Made from a gelatine-based hydrogel, the material can be melted down and reshaped into complex forms, giving it an adaptable edge. Once in place, it responded to touch across its entire surface, a key departure from conventional robotic sensing systems that relied on separate sensors for different types of input.
“Having different sensors for different types of touch leads to materials that are complex to make,” explained Dr David Hardman from Cambridge’s Department of Engineering. “We wanted to develop a solution that can detect multiple types of touch at once, but in a single material.”
The innovation lay in what is known as multi-modal sensing. Rather than layering pressure, temperature, and pain sensors into a composite skin, the team used a single material that reacted differently depending on the nature of the contact. That approach simplified the fabrication process while improving durability.
“At the same time, we need something that’s cheap and durable, so that it’s suitable for widespread use,” added Dr Thomas George Thuruthel from UCL.
The researchers embedded just 32 electrodes at the wrist of a robotic hand. Despite the small number, they were able to extract over 1.7 million data points from the surface of the skin, thanks to more than 860,000 microscopic conductive pathways in the hydrogel.

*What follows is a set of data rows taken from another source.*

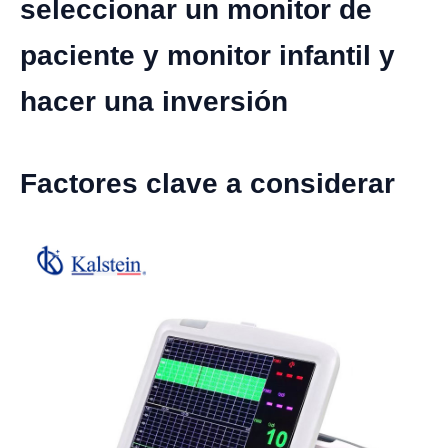
seleccionar un monitor de
paciente y monitor infantil y
hacer una inversión
Factores clave a considerar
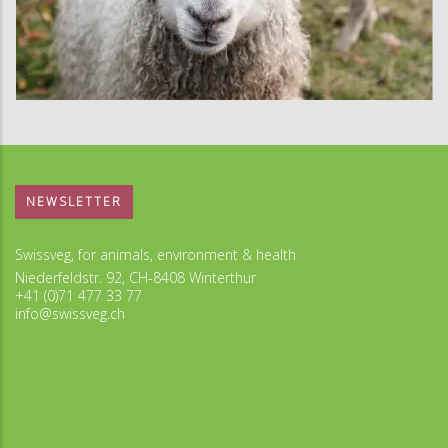
NEWSLETTER
Swissveg, for animals, environment & health
Niederfeldstr. 92, CH-8408 Winterthur
+41 (0)71 477 33 77
info@swissveg.ch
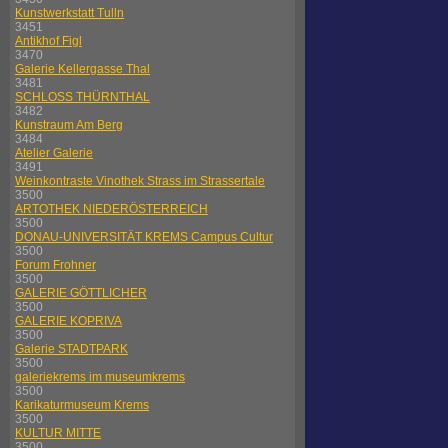
Kunstwerkstatt Tulln
3451
Antikhof Figl
3470
Galerie Kellergasse Thal
3481
SCHLOSS THÜRNTHAL
3482
Kunstraum Am Berg
3484
Atelier Galerie
3491
Weinkontraste Vinothek Strass im Strassertale
3500
ARTOTHEK NIEDERÖSTERREICH
3500
DONAU-UNIVERSITÄT KREMS Campus Cultur
3500
Forum Frohner
3500
GALERIE GÖTTLICHER
3500
GALERIE KOPRIVA
3500
Galerie STADTPARK
3500
galeriekrems im museumkrems
3500
Karikaturmuseum Krems
3500
KULTUR MITTE
3500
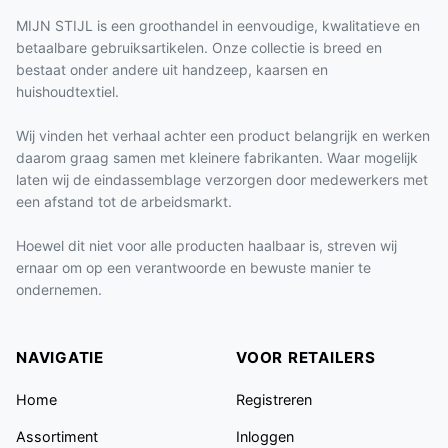
MIJN STIJL is een groothandel in eenvoudige, kwalitatieve en
betaalbare gebruiksartikelen. Onze collectie is breed en
bestaat onder andere uit handzeep, kaarsen en
huishoudtextiel.
Wij vinden het verhaal achter een product belangrijk en werken
daarom graag samen met kleinere fabrikanten. Waar mogelijk
laten wij de eindassemblage verzorgen door medewerkers met
een afstand tot de arbeidsmarkt.
Hoewel dit niet voor alle producten haalbaar is, streven wij
ernaar om op een verantwoorde en bewuste manier te
ondernemen.
NAVIGATIE
VOOR RETAILERS
Home
Registreren
Assortiment
Inloggen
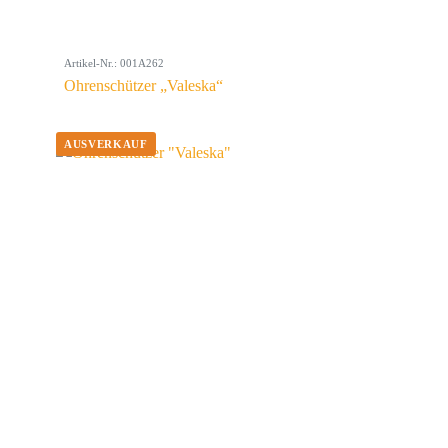
Artikel-Nr.: 001A262
Ohrenschützer „Valeska“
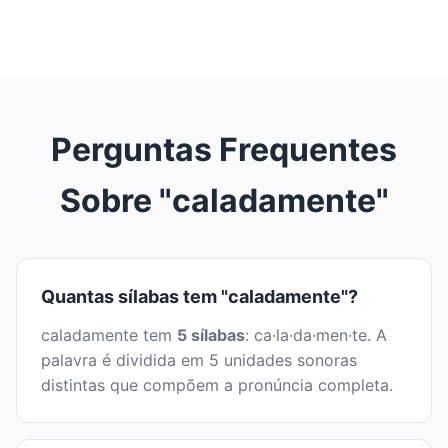
Perguntas Frequentes
Sobre "caladamente"
Quantas sílabas tem "caladamente"?
caladamente tem
5 sílabas
: ca·la·da·men·te. A
palavra é dividida em 5 unidades sonoras
distintas que compõem a pronúncia completa.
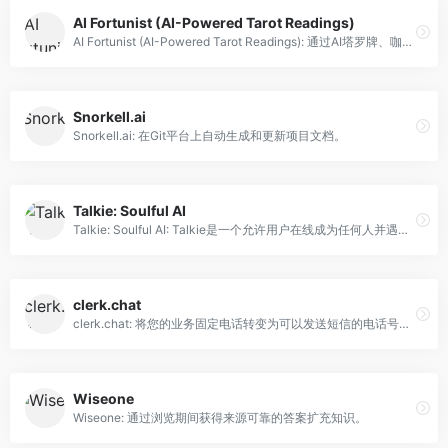
AI Fortunist (AI-Powered Tarot Readings)
AI Fortunist (AI-Powered Tarot Readings): 通过AI塔罗牌、咖啡算命和梦境解析揭示您的未来。
Snorkell.ai
Snorkell.ai: 在Git平台上自动生成和更新项目文档。
Talkie: Soulful AI
Talkie: Soulful AI: Talkie是一个允许用户在线成为任何人并遇见任何东西的网站。
clerk.chat
clerk.chat: 将您的业务固定电话转变为可以发送短信的电话号码。
Wiseone
Wiseone: 通过浏览期间获得来源可靠的答案扩充知识。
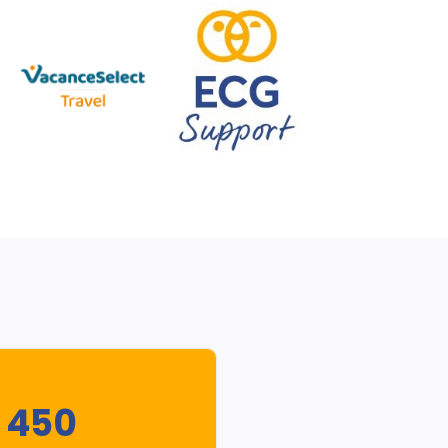
i 450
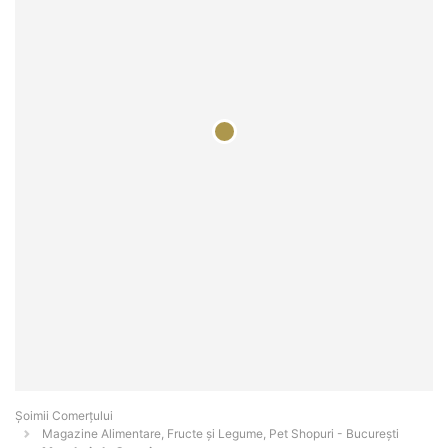
Șoimii Comerțului
Magazine Alimentare, Fructe și Legume, Pet Shopuri - Bucureşti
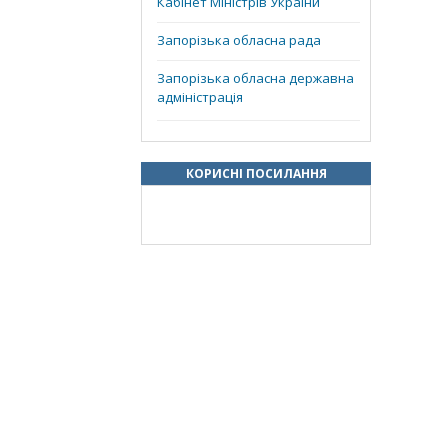
Кабінет Міністрів України
Запорізька обласна рада
Запорізька обласна державна
адміністрація
КОРИСНІ ПОСИЛАННЯ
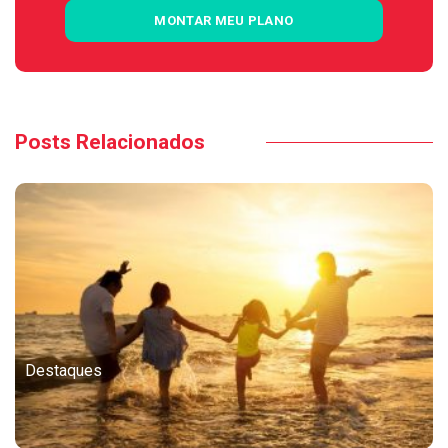
MONTAR MEU PLANO
Posts Relacionados
Destaques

They then subjected the artificial skin to a battery of tests: exposure to heat via a hot air gun, soft and hard finger taps, pressure from robotic arms, and even incisions made with a scalpel. The data gathered was used to train machine learning models that helped the robotic system interpret different types of contact.
“We’re able to squeeze a lot of information from these materials – they can take thousands of measurements very quickly,” said Dr Hardman, who worked in the lab of Professor Fumiya Iida. “They’re measuring lots of different things at once, over a large surface area.”

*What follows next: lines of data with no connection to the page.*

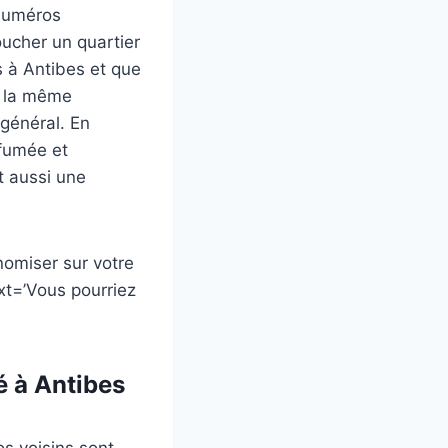
 numéros
oucher un quartier
es à Antibes et que
ns la même
 général. En
rfumée et
t aussi une
nomiser sur votre
ext=’Vous pourriez
é à Antibes
os voisins sont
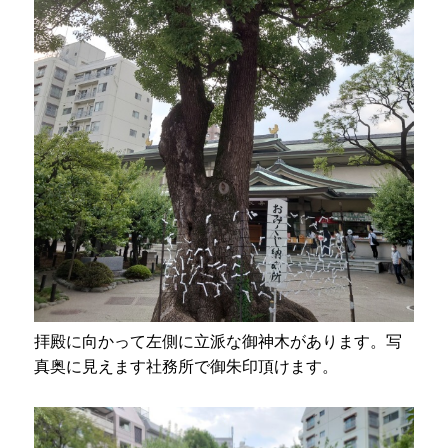
拝殿に向かって左側に立派な御神木があります。写
真奥に見えます社務所で御朱印頂けます。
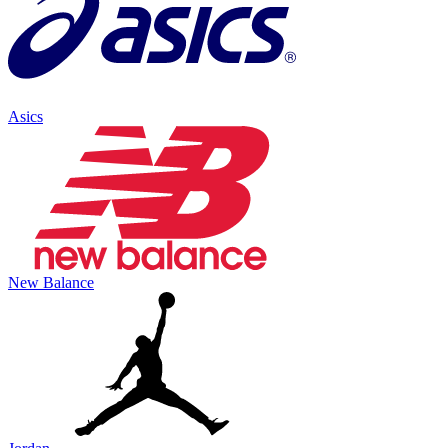
Asics
New Balance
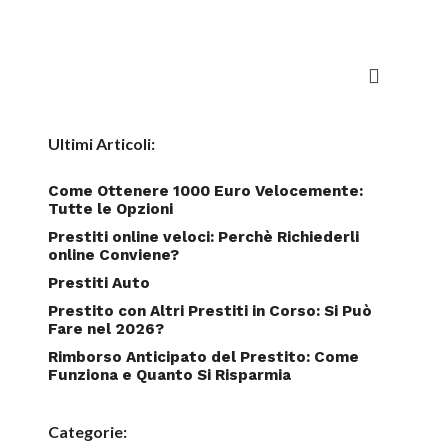
Ultimi Articoli:
Come Ottenere 1000 Euro Velocemente:
Tutte le Opzioni
Prestiti online veloci: Perchè Richiederli
online Conviene?
Prestiti Auto
Prestito con Altri Prestiti in Corso: Si Può
Fare nel 2026?
Rimborso Anticipato del Prestito: Come
Funziona e Quanto Si Risparmia
Categorie:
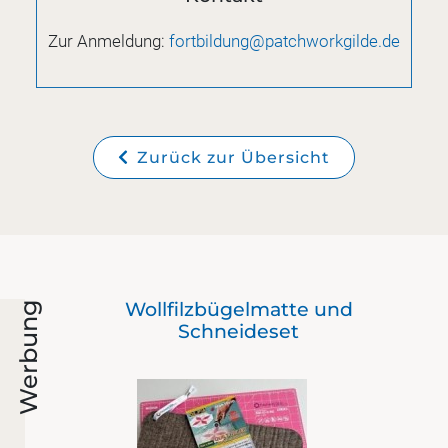
Zur Anmeldung:
fortbildung@patchworkgilde.de
Zurück zur Übersicht
Wollfilzbügelmatte und
Werbung
Schneideset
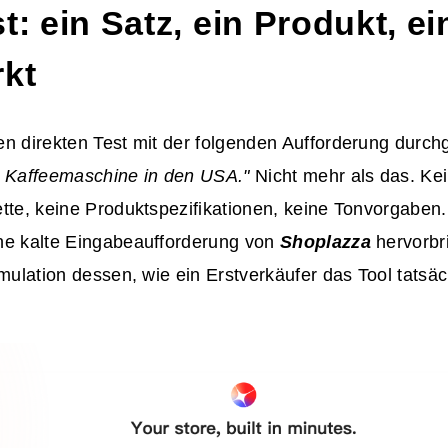
t: ein Satz, ein Produkt, ei
rkt
n direkten Test mit der folgenden Aufforderung durch
e Kaffeemaschine in den USA."
Nicht mehr als das. K
tte, keine Produktspezifikationen, keine Tonvorgaben.
ne kalte Eingabeaufforderung von
Shoplazza
hervorbri
imulation dessen, wie ein Erstverkäufer das Tool tatsä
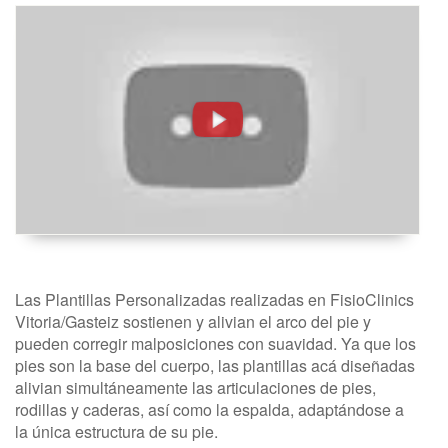
Plantillas
Personalizadas.
Podología -
FisioClinics
Vitoria,
Gasteiz
Las Plantillas Personalizadas realizadas en FisioClinics
Vitoria/Gasteiz sostienen y alivian el arco del pie y
pueden corregir malposiciones con suavidad. Ya que los
pies son la base del cuerpo, las plantillas acá diseñadas
alivian simultáneamente las articulaciones de pies,
rodillas y caderas, así como la espalda, adaptándose a
la única estructura de su pie.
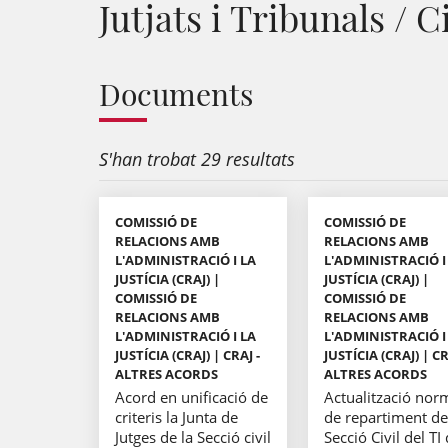
Jutjats i Tribunals / Ci
Documents
S'han trobat 29 resultats
COMISSIÓ DE
COMISSIÓ DE
RELACIONS AMB
RELACIONS AMB
L'ADMINISTRACIÓ I LA
L'ADMINISTRACIÓ I
JUSTÍCIA (CRAJ) |
JUSTÍCIA (CRAJ) |
COMISSIÓ DE
COMISSIÓ DE
RELACIONS AMB
RELACIONS AMB
L'ADMINISTRACIÓ I LA
L'ADMINISTRACIÓ I
JUSTÍCIA (CRAJ) | CRAJ -
JUSTÍCIA (CRAJ) | CR
ALTRES ACORDS
ALTRES ACORDS
Acord en unificació de
Actualització nor
criteris la Junta de
de repartiment de
Jutges de la Secció civil
Secció Civil del TI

While the robotic skin has not yet reached the sensitivity of human skin, the researchers believed it has surpassed existing technologies in performance and practicality.
“We’re not quite at the level where the robotic skin is as good as human skin, but we think it’s better than anything else out there at the moment,” said Thuruthel. “Our method is flexible and easier to build than traditional sensors, and we’re able to calibrate it using human touch for a range of tasks.”

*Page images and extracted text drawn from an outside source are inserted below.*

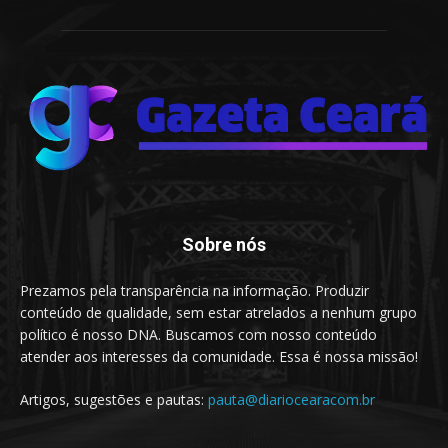
Sobre nós
Prezamos pela transparência na informação. Produzir
conteúdo de qualidade, sem estar atrelados a nenhum grupo
político é nosso DNA. Buscamos com nosso conteúdo
atender aos interesses da comunidade. Essa é nossa missão!
Artigos, sugestões e pautas:
pauta@diariocearacom.br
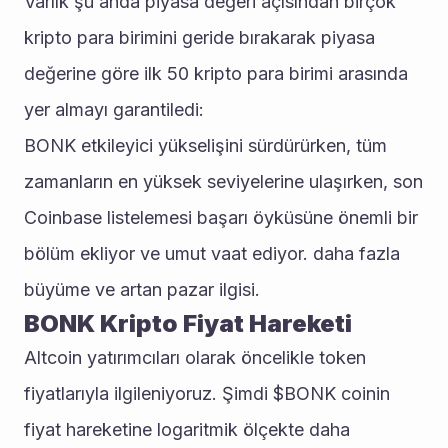
Varlık şu anda piyasa değeri açısından birçok 
kripto para birimini geride bırakarak piyasa 
değerine göre ilk 50 kripto para birimi arasında 
yer almayı garantiledi: 
BONK etkileyici yükselişini sürdürürken, tüm 
zamanların en yüksek seviyelerine ulaşırken, son 
Coinbase listelemesi başarı öyküsüne önemli bir 
bölüm ekliyor ve umut vaat ediyor. daha fazla 
büyüme ve artan pazar ilgisi.
BONK Kripto Fiyat Hareketi
Altcoin yatırımcıları olarak öncelikle token 
fiyatlarıyla ilgileniyoruz. Şimdi $BONK coinin 
fiyat hareketine logaritmik ölçekte daha 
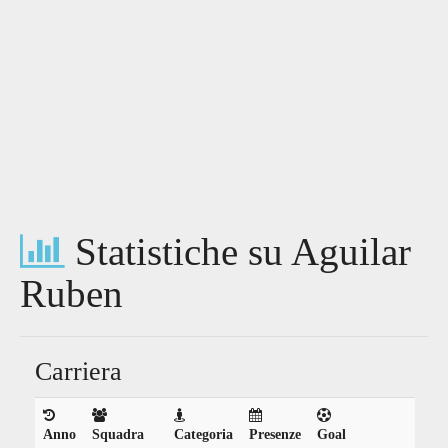
Statistiche su Aguilar
Ruben
Carriera
Anno
Squadra
Categoria
Presenze
Goal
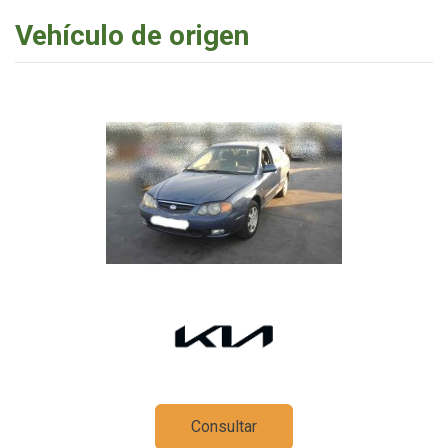
Vehículo de origen
Consultar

The team envision future applications ranging from advanced prosthetics to disaster relief and automotive systems, where a more human-like touch could enhance safety and performance. Further improvements to the material’s durability and real-world testing are already under consideration.
The research was published in Science Robotics and received support from the Samsung Global Research Outreach Program, the Royal Society, and the Engineering and Physical Sciences Research Council (EPSRC), part of UK Research and Innovation (UKRI). Professor Fumiya Iida is a Fellow of Corpus Christi College, Cambridge.